[Dataset entries]
——————————

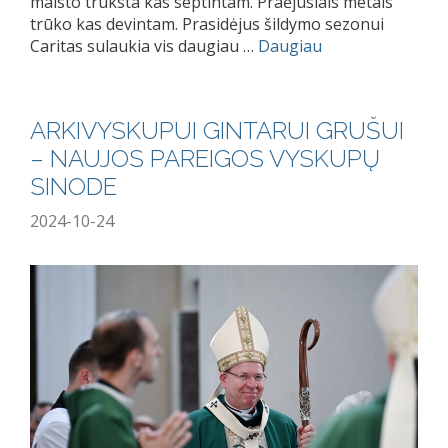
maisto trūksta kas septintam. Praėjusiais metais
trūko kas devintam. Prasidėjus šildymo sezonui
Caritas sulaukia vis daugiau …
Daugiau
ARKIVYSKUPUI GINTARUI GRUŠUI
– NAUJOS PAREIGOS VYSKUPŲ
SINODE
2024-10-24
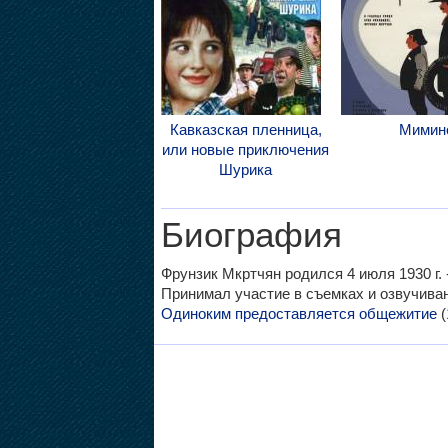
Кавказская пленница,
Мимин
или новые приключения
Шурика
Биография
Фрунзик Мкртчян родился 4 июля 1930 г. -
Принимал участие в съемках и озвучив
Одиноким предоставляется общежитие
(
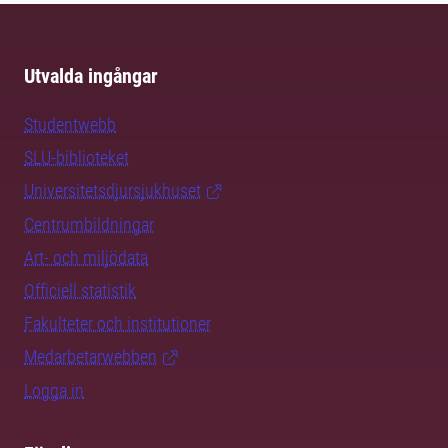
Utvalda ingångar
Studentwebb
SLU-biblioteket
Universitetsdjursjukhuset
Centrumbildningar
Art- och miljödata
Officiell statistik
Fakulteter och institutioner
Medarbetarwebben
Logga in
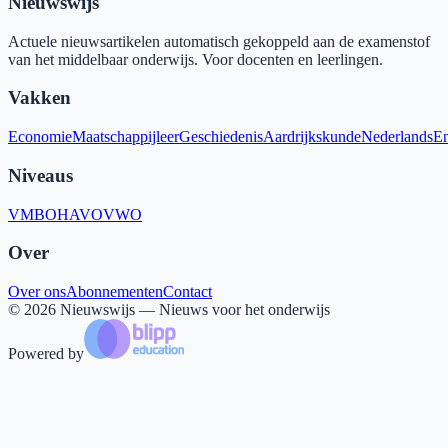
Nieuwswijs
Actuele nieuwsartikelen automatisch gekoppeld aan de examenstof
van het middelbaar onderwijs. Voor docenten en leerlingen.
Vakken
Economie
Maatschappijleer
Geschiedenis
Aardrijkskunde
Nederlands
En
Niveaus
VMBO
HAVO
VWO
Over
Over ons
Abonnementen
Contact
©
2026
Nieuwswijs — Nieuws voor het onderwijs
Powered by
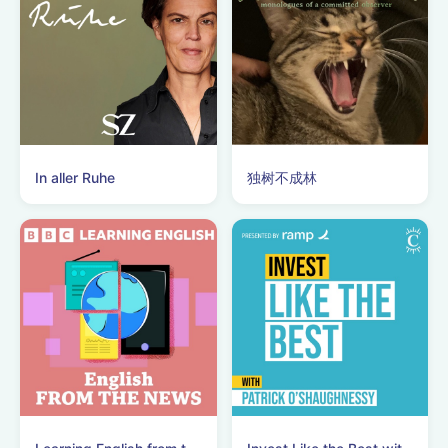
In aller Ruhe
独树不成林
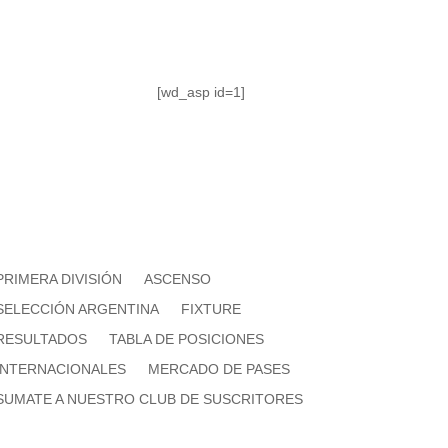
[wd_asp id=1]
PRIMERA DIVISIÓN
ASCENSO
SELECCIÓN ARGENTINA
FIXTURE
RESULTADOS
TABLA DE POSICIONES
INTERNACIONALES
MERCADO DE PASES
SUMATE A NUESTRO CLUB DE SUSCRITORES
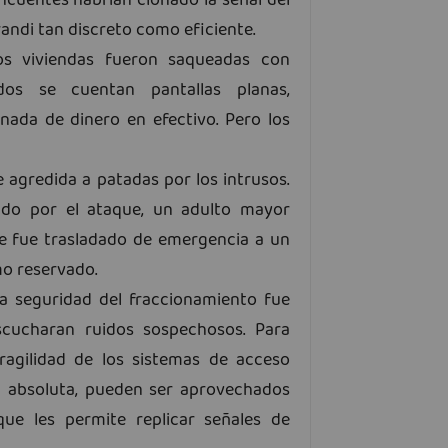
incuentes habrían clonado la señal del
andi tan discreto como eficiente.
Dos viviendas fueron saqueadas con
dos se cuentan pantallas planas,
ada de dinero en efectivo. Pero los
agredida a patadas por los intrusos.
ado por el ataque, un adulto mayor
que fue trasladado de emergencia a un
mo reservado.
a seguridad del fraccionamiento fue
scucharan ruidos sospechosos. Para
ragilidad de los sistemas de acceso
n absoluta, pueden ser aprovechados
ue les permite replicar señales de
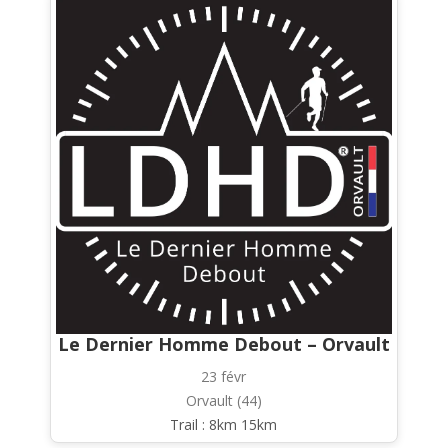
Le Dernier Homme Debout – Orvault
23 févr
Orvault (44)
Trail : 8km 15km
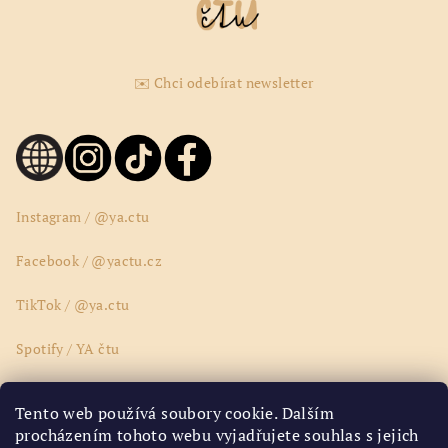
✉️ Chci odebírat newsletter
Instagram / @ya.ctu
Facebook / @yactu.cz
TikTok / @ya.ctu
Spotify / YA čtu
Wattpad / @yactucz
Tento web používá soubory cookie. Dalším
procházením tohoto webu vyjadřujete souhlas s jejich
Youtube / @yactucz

——————————

## Activity
Select each line of the records that contains the word "Nieuwswijs", and copy those lines. Case counts.

## Finished exercise
Nieuwswijs
Nieuwswijs — Nieuws voor het onderwijs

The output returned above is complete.